• [REQUIREMENT A]
In the saved entries, change "Плюсы" to "Достоинства" and write out the lines from the one with "Norges mest mislykkede by" to the one with "самостоятельно или с", leaving everything else as it is. Omit the pictures.
● ● ● ●
When baseballs vanish in stadiums, blame the LED lights

Sport stadiums everywhere are replacing high-intensity discharge (HID) floodlights with light-emitting diodes (LEDs). It’s the obvious way to go, as LEDs consume less power and have long lives. However, it seems there is a problem, one that has hit baseball: high flying balls vanish into the night, and LED lighting has even been blamed for players missing catches in the field.

Naturally enough, this complaint caught the attention of researchers who study and develop LED lighting. Was this a real problem? Could losing sight of the ball against floodlights really be due to the LEDs? These questions soon attracted attention at Toshiba Lighting & Technology Corporation, and inspired Hirokuni Higashi, a member of the Lighting Engineering Group, Toshiba Lighting & Technology Corporation, to conduct a series of field and laboratory experiments to explore the phenomenon and develop better sports lighting for players.

A veteran of many years of researching lighting glare, Higashi was motivated by the thought that, “Blaming LED lights for losing sight of balls would just raise unnecessary, groundless concerns among people considering adopting LED lighting.” In his opinion, “This phenomenon is all about the luminance of the lights, rather than whether the lights are LEDs or not. I thought that we could explain the phenomenon scientifically and come up with a solution.”

The first step he took was to visit a stadium to inspect the lighting set-up. There were several lighting towers, each decked with an array of floodlights. As Higashi explains, “A bank of floodlights creates high intensity luminance that can affect human vision.”
● ● ● ●
• [REQUIREMENT B]
In the passage on LED stadium lighting, what company employs Hirokuni Higashi?

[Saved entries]
● ● ● ●
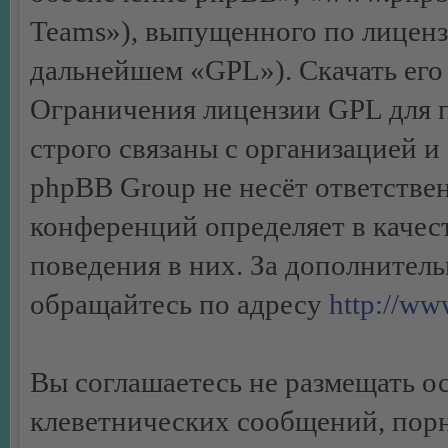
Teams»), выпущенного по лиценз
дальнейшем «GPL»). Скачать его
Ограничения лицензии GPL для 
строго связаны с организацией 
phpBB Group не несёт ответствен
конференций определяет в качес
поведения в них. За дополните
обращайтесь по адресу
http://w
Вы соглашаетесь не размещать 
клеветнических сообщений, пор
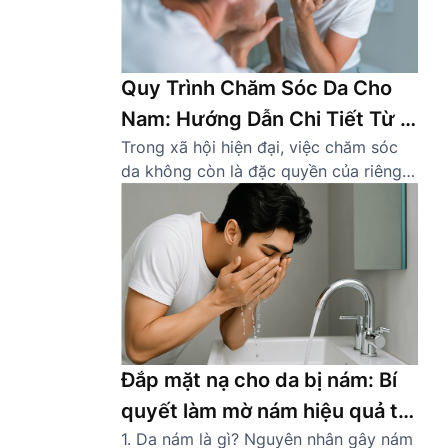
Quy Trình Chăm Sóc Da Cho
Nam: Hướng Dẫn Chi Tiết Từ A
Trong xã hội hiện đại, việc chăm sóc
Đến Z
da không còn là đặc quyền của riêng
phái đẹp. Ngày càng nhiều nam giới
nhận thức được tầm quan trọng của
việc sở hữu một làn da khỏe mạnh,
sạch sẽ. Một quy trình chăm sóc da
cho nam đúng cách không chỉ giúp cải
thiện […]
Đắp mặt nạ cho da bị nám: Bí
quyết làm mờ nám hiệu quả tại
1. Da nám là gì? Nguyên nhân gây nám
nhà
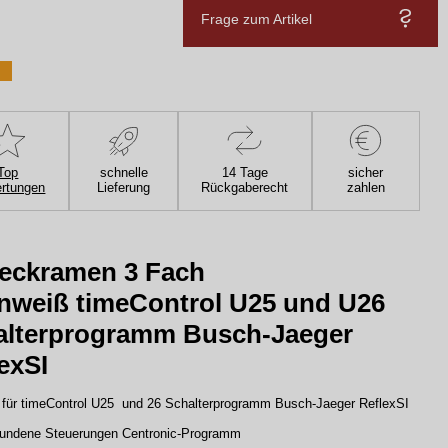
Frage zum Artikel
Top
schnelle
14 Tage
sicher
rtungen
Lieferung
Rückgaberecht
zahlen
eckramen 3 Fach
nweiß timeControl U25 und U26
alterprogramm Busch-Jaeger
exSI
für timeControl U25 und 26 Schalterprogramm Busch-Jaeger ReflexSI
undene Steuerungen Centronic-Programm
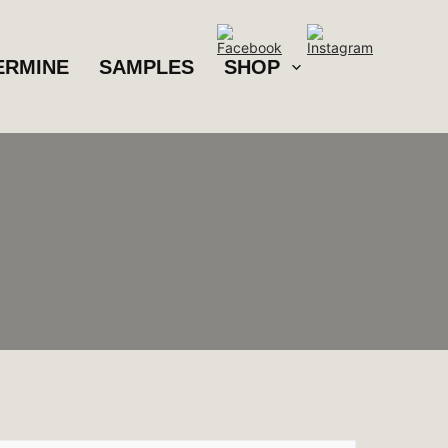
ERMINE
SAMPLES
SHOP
● ● ● ●
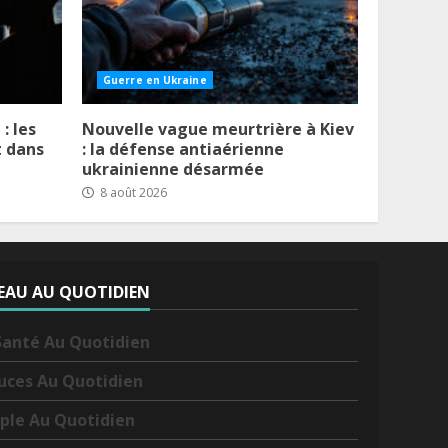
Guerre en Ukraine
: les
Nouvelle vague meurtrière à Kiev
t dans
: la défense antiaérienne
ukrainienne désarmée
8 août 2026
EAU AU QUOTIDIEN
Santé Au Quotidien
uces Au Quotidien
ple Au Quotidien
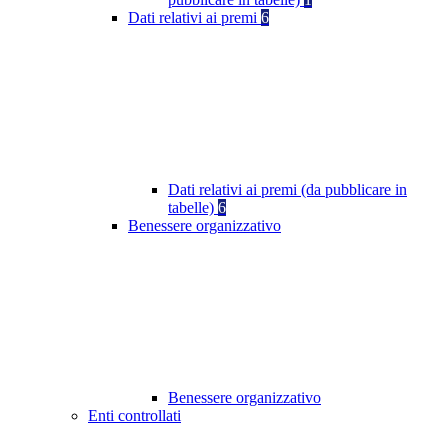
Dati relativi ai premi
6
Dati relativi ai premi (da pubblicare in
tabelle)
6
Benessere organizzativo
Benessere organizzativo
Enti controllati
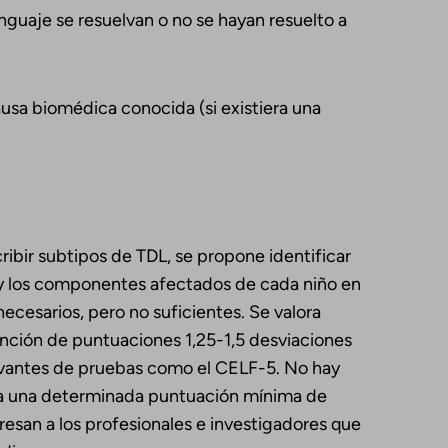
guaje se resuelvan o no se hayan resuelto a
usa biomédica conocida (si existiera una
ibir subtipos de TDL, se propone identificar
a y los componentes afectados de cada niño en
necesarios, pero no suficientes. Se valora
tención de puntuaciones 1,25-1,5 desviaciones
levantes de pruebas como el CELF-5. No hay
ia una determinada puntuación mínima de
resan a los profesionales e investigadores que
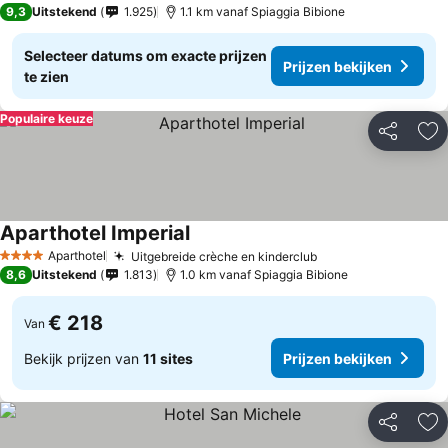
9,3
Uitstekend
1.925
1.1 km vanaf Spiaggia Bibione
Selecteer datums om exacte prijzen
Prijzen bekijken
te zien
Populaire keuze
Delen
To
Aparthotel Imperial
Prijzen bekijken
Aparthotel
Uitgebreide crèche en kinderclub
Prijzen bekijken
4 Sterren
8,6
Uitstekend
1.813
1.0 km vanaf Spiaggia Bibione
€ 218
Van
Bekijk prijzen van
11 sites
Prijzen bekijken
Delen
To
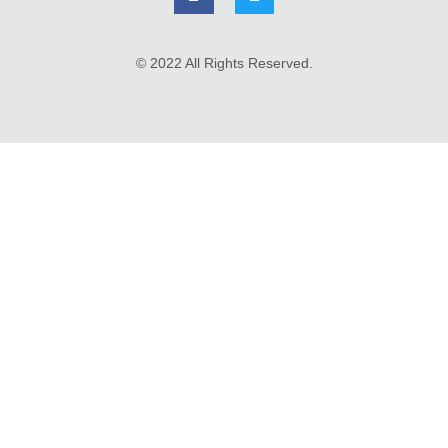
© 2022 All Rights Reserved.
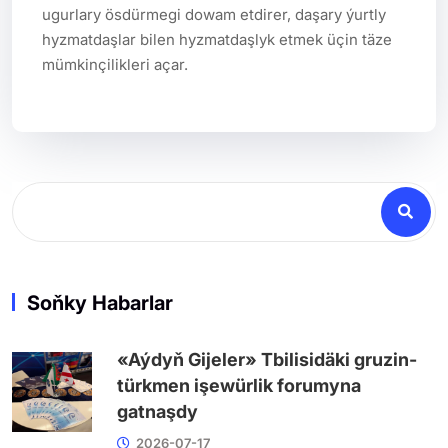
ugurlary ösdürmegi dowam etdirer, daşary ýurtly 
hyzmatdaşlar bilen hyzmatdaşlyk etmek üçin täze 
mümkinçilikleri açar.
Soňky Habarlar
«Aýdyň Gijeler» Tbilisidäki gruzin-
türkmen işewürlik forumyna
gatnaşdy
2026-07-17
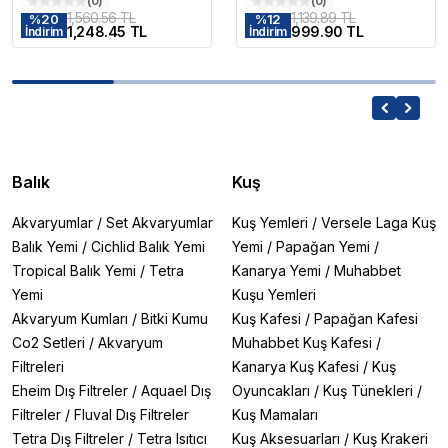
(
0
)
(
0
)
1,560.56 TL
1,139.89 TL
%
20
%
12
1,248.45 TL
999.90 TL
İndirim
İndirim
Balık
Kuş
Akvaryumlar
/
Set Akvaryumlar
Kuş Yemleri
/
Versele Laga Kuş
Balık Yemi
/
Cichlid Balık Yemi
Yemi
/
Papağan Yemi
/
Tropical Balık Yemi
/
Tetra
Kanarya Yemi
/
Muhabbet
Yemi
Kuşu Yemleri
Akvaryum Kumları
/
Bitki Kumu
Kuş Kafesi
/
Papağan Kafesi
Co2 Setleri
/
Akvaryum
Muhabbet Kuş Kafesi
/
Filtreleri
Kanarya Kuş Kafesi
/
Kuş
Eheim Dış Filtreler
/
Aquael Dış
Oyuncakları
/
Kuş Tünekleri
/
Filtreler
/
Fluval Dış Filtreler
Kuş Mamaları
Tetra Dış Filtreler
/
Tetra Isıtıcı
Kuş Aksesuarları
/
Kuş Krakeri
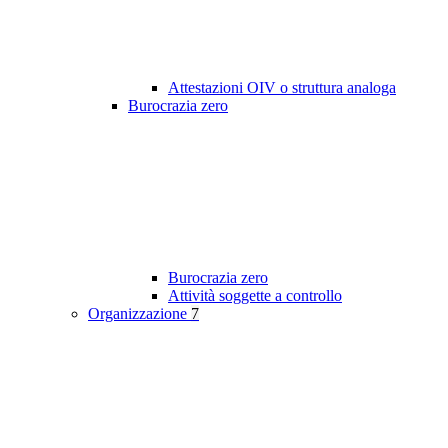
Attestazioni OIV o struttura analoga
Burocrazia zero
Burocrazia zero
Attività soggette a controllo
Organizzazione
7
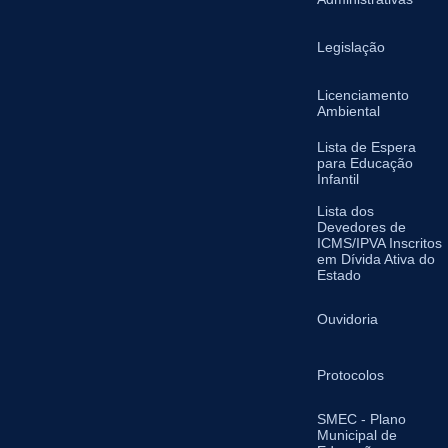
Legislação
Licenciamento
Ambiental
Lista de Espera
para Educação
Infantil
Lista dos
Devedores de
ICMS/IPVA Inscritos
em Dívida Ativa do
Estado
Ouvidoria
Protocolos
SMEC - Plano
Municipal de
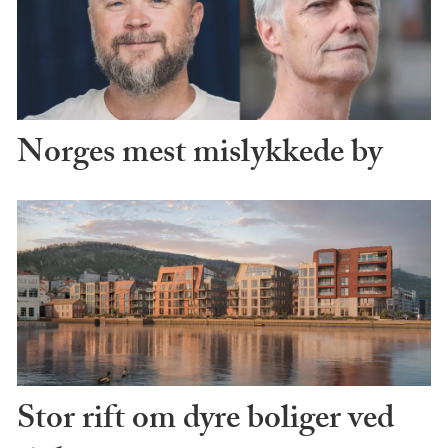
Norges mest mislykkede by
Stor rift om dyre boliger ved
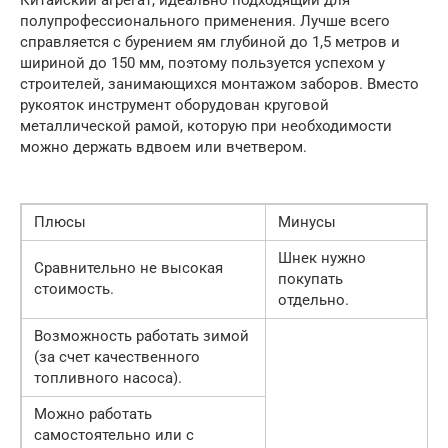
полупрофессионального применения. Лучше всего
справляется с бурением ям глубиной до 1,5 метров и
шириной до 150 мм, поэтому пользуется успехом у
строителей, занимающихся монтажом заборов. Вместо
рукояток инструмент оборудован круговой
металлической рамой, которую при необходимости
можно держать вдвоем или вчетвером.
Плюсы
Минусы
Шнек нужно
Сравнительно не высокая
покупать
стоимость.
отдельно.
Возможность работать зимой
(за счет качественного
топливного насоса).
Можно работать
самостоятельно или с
● ● ● ●
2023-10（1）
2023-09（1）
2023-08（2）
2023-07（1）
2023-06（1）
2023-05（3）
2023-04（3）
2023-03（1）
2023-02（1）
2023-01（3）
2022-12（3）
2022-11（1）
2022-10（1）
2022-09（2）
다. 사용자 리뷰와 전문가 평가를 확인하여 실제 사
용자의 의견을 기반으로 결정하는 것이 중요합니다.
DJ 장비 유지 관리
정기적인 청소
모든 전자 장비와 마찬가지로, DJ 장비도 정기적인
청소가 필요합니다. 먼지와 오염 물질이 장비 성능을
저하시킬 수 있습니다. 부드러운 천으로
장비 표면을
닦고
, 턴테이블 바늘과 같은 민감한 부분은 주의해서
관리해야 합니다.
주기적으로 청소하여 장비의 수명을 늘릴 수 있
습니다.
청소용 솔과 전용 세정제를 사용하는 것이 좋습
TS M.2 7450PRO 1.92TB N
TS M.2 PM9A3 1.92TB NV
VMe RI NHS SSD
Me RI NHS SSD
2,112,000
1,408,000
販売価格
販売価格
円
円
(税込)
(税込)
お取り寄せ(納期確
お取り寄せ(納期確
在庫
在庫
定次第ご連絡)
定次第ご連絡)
● ● ● ●
• [RESPONSE BOX A]
Norges mest mislykkede by
Stor rift om dyre boliger ved
полупрофессионального применения. Лучше всего
справляется с бурением ям глубиной до 1,5 метров и
шириной до 150 мм, поэтому пользуется успехом у
строителей, занимающихся монтажом заборов. Вместо
рукояток инструмент оборудован круговой
металлической рамой, которую при необходимости
можно держать вдвоем или вчетвером.
Достоинства
Минусы
Шнек нужно
Сравнительно не высокая
покупать
стоимость.
отдельно.
Возможность работать зимой
(за счет качественного
топливного насоса).
Можно работать
самостоятельно или с

• [RESPONSE BOX B]
Toshiba Lighting & Technology Corporation.